ANSWER: In 1901, Elias H. Bottum, Charles Fisher, Michael J. McCormick, Herman Segnetz, Frank Suffel, Iver J. Terp and W. P. Wagner, Green Bay and Milwaukee residents, raised $70,000 in capital and built the Northern Paper Mills at the juncture of the Fox and East Rivers in Green Bay. The company specialized in the manufacture of toilet paper. Sanitary Tissue, measuring 4 inches by 10 inches, was sold in packs of 1,000 sheets. In April 1902, the company adopted “Northern” as the name for its bathroom tissue. By 1920, Northern Paper Mills was the largest manufacturer of toilet tissue in the world. In 1935, Northern’s advertisements boasted that its tissue was “splinter-free.”
In 1941, Ross Wentzel created “Fluffy the Northern Cub,” who touted “Mighty Soft . . . Northern Tissue” for more than a decade. In 1947 or 1948, Wentzel created a television commercial for Northern. It only aired in Chicago and a few other key markets. Northern and Fluffy first appeared on nationwide television in 1953.
Marathon Corporation of Menasha, Wis., merged with Northern Paper Mills in 1953. American Can Company, New York, N.Y. acquired Marathon in 1957. A year later, the company’s four “American Beauties”—also known as the “Northern Girls” —based on illustrations done by Frances Hook, appeared in the company’s advertisements. The young ladies’ faces first appeared on toilet roll covers on March 23, 1959. While I was not able to determine the exact date when the first print sets were offered, the company distributed a record 30 million sets of “American Beauties” and Northern Towel’s “All American Boys” prints in 1966. The lack of a zip code in the return address indicated you received your print set before July 1963.
The print sets arrived in a box. An insert provided information about the artist, Mrs. Frances Hook of Flourtown, Pennsylvania. The pastel prints of Degas and Renior were her inspiration. The color tone of the four “American Beauties” prints were based on the colors of Northern’s toilet paper—mist aqua, pale gold, shell pink and snow white.
These prints appear regularly for sale on eBay. Many of the listings contain three to eight prints, some apparently having been framed or lost along the way by the owners. If you have the four “American Beauties” prints without the box or insert, the value is between $12 and $15 for the set. The insert adds another $3 and the box another $5.

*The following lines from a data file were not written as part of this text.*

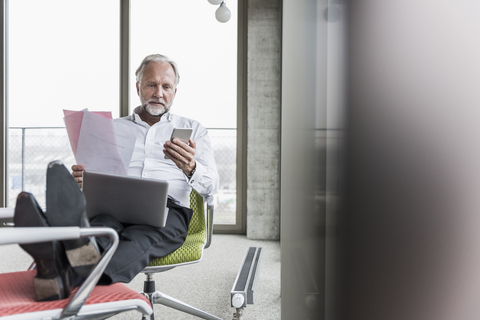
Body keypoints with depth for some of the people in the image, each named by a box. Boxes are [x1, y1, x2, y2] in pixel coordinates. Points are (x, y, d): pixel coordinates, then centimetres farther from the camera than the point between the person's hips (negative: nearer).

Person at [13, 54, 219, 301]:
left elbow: (211, 187, 5)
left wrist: (190, 168, -19)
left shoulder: (192, 130, 18)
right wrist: (80, 179, -7)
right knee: (104, 225, -35)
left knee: (140, 237, -37)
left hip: (167, 209, -1)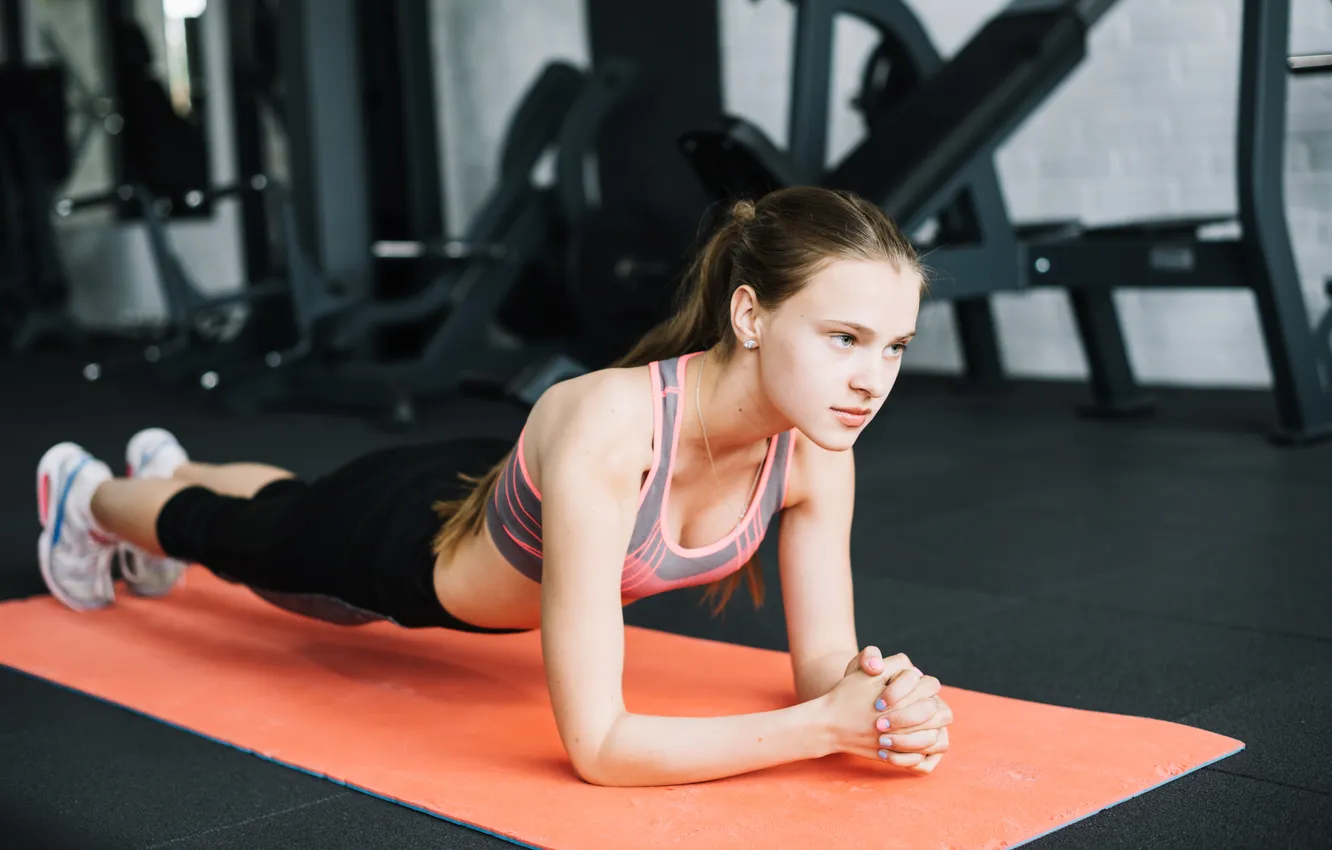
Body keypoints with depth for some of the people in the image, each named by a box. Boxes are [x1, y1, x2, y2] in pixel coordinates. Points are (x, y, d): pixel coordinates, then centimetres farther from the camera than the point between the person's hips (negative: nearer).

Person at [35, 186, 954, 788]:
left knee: (293, 507, 37)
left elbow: (825, 664, -19)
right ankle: (91, 494, 64)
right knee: (239, 537, 29)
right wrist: (828, 725, -51)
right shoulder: (607, 430, -49)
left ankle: (167, 466, 71)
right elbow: (595, 745, -46)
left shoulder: (816, 447, -29)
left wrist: (875, 695, -41)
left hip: (498, 496, 5)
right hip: (409, 540, -5)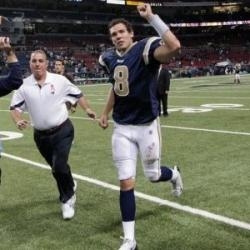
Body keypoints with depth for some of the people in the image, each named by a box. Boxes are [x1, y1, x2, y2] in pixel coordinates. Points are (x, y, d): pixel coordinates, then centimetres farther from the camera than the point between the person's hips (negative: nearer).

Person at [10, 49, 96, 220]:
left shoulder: (59, 80, -8)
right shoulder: (24, 85, -4)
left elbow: (77, 94, 4)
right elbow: (15, 107, 1)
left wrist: (87, 109, -4)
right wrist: (18, 121, -17)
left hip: (62, 131, -3)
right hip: (41, 135, 3)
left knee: (59, 167, -16)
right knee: (56, 169, 16)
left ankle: (67, 198, 9)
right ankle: (70, 187, 47)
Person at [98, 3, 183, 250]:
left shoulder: (145, 49, -15)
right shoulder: (109, 58, 5)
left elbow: (174, 46, -38)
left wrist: (151, 16, -35)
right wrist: (105, 113, 25)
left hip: (146, 126, -4)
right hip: (121, 128, 4)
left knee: (153, 175, 12)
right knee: (126, 182, 1)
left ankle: (174, 174, 52)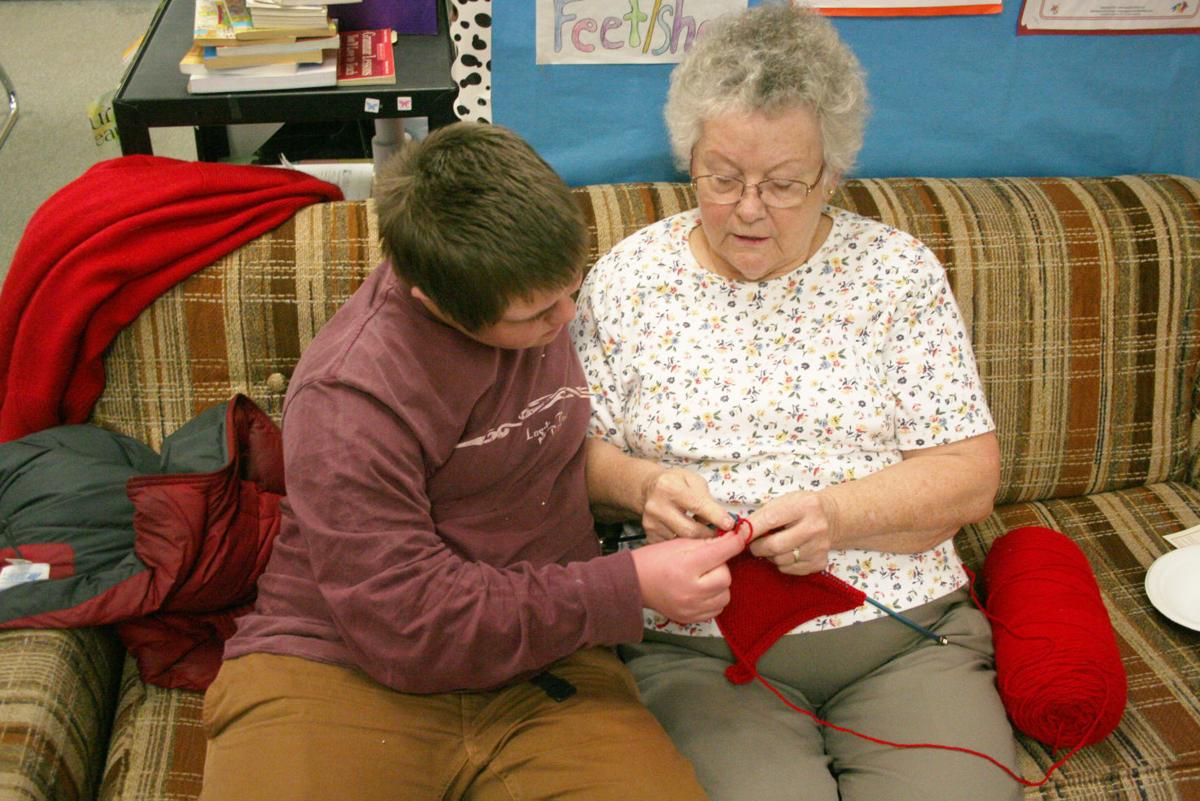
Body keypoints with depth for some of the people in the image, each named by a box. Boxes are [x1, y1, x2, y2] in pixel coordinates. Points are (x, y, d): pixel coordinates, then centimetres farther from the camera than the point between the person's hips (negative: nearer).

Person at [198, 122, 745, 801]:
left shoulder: (541, 290, 4)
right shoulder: (350, 397, -18)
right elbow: (411, 625, -18)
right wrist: (627, 588, -17)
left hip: (538, 665, 5)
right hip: (346, 672, -4)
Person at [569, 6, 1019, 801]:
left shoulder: (901, 272, 5)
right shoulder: (629, 276, 6)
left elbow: (970, 474, 0)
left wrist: (838, 514, -17)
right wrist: (640, 485, -18)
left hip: (905, 629, 2)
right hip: (697, 644, -1)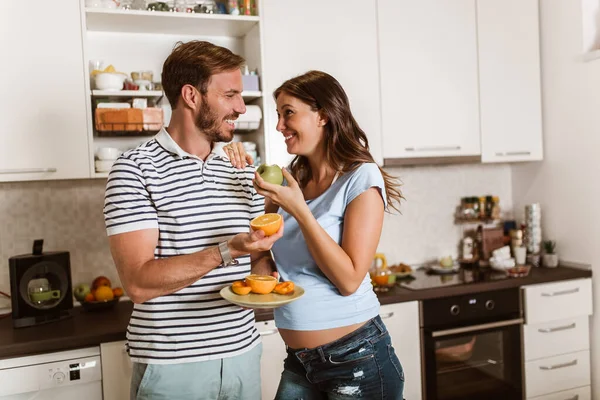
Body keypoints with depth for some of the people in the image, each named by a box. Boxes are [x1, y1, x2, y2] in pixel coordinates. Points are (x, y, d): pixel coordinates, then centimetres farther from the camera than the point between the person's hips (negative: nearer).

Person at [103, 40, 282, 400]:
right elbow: (139, 282, -18)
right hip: (172, 366, -5)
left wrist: (261, 277, -9)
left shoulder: (243, 171, 7)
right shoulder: (136, 170, -11)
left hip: (243, 353, 5)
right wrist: (227, 252, -27)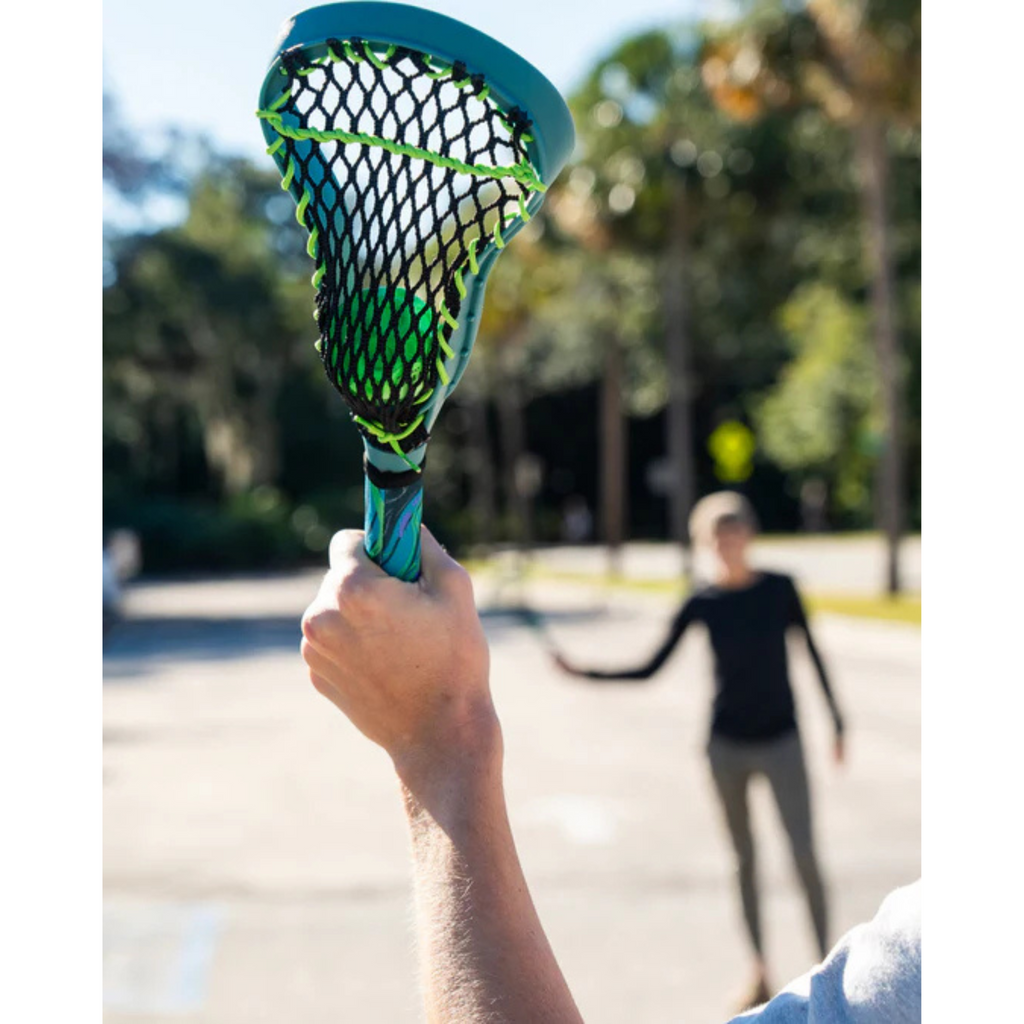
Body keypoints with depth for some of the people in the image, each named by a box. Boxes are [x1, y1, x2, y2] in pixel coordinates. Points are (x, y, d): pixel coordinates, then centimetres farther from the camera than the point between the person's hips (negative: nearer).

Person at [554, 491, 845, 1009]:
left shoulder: (780, 589, -4)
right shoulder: (701, 604, -3)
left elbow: (812, 654, 4)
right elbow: (650, 669, 0)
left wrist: (836, 719, 3)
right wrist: (585, 672, -8)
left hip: (780, 741, -1)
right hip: (726, 744, 1)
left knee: (804, 854, -8)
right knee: (744, 858, 9)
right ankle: (759, 973, 20)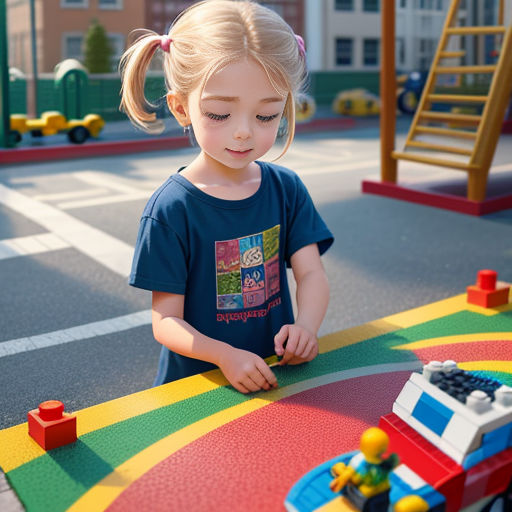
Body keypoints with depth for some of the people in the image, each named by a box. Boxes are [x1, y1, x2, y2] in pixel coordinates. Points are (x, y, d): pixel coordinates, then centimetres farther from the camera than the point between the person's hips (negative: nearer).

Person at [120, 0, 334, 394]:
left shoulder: (287, 188, 3)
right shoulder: (170, 208, -11)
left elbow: (311, 272, -1)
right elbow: (166, 321, -10)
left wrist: (306, 326, -22)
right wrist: (226, 355, -27)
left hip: (276, 378, 3)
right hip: (196, 384, -3)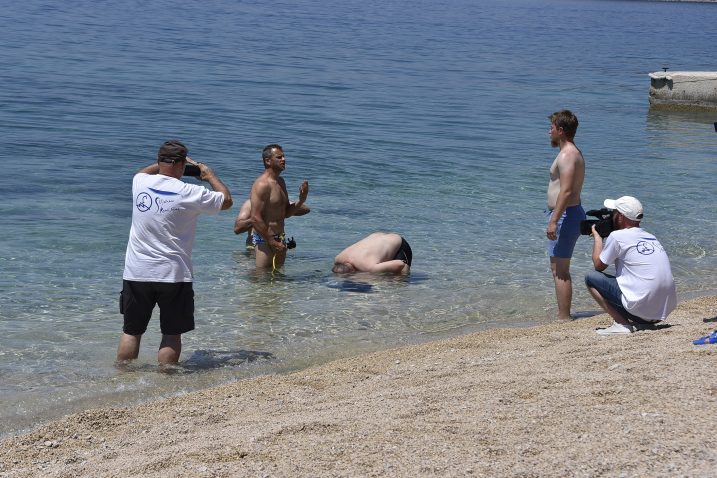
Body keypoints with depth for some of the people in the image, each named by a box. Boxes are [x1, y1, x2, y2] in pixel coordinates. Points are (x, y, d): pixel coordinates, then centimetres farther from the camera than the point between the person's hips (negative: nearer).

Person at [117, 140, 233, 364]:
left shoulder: (141, 183, 0)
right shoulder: (190, 193, -11)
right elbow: (226, 200, 5)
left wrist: (164, 163, 29)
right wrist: (210, 175, 17)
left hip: (136, 273, 3)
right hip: (173, 275, -3)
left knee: (131, 332, 12)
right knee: (172, 334, 7)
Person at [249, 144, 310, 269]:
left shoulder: (280, 182, 13)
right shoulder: (262, 184, -17)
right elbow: (255, 218, -22)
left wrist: (300, 201, 0)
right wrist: (272, 242, -20)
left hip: (279, 237, 9)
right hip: (264, 239, -9)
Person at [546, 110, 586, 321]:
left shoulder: (567, 155, -16)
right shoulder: (574, 153, 18)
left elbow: (566, 191, -25)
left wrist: (554, 221, -27)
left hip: (565, 215, -11)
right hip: (571, 213, 11)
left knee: (559, 270, -8)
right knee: (560, 270, 16)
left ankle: (563, 318, -6)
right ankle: (563, 315, 21)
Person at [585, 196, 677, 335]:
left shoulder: (617, 236, -6)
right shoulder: (651, 237, 15)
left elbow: (598, 265, 8)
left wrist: (597, 236, 20)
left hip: (641, 307, -8)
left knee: (591, 277, 6)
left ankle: (621, 324, -4)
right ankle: (644, 323, 11)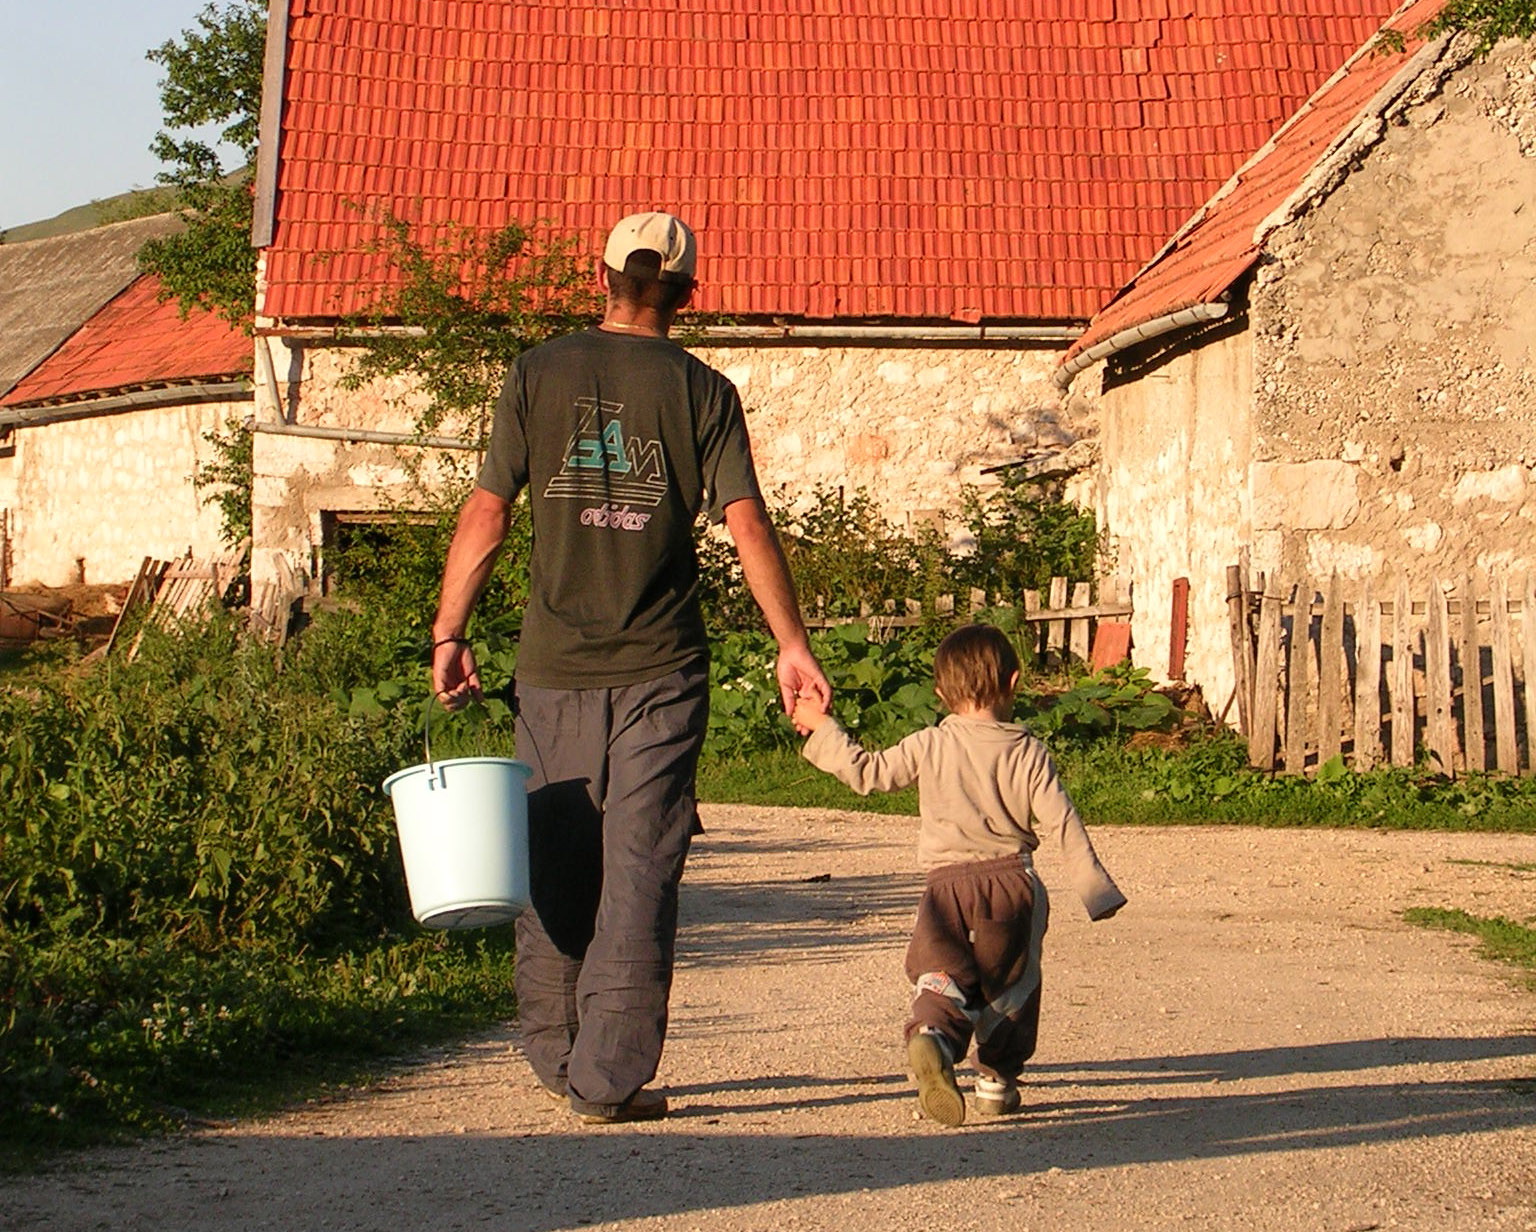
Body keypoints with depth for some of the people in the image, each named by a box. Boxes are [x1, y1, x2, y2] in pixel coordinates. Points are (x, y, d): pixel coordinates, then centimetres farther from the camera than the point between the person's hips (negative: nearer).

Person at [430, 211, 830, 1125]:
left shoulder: (539, 375, 3)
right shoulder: (702, 391, 0)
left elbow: (487, 516, 0)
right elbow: (748, 524, -6)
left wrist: (449, 635, 7)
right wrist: (793, 645, -1)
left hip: (556, 666, 2)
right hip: (661, 669, -1)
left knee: (556, 863, 13)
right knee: (641, 868, 1)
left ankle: (557, 1055, 24)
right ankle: (611, 1076, 0)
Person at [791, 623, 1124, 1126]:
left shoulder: (928, 746, 2)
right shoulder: (1027, 752, 2)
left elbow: (868, 773, 6)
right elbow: (1061, 824, 0)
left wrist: (822, 729, 17)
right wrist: (1095, 888, 4)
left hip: (947, 883, -1)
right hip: (1011, 881, 1)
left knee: (942, 978, -2)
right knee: (1009, 984, 17)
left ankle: (932, 1035, -34)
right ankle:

QUESTION: My family owns a Penn-Ruby coal stove made by the Mount Penn Stove Works of Reading, Pa. It was purchased by the great-grandfather of the present owner in 1910. It stands 60 inches high; the base is 24 inches square. It has brass handles. A brass skirt dresses its base. It was converted to oil in the mid-1970s. What is it worth?
– RJ, Schuylkill Haven, Pa., via e-mail
ANSWER: An Internet search failed to provide information about a Mount Penn Penn-Ruby stove model. I cannot tell if your stove is a large parlor stove or a furnace model typically housed in the basement. If the latter, it has only minimum value.
However, if it is an upright parlor model, a distinct possibility because of the brass handles and skirt, its value in used condition is between $200 and $250. Fully restored, the value jumps above $500.
TRIVIA QUIZ ANSWER: Andy Divine replaced Ed McConnell. “Andy’s Gang” remained on the air until 1960.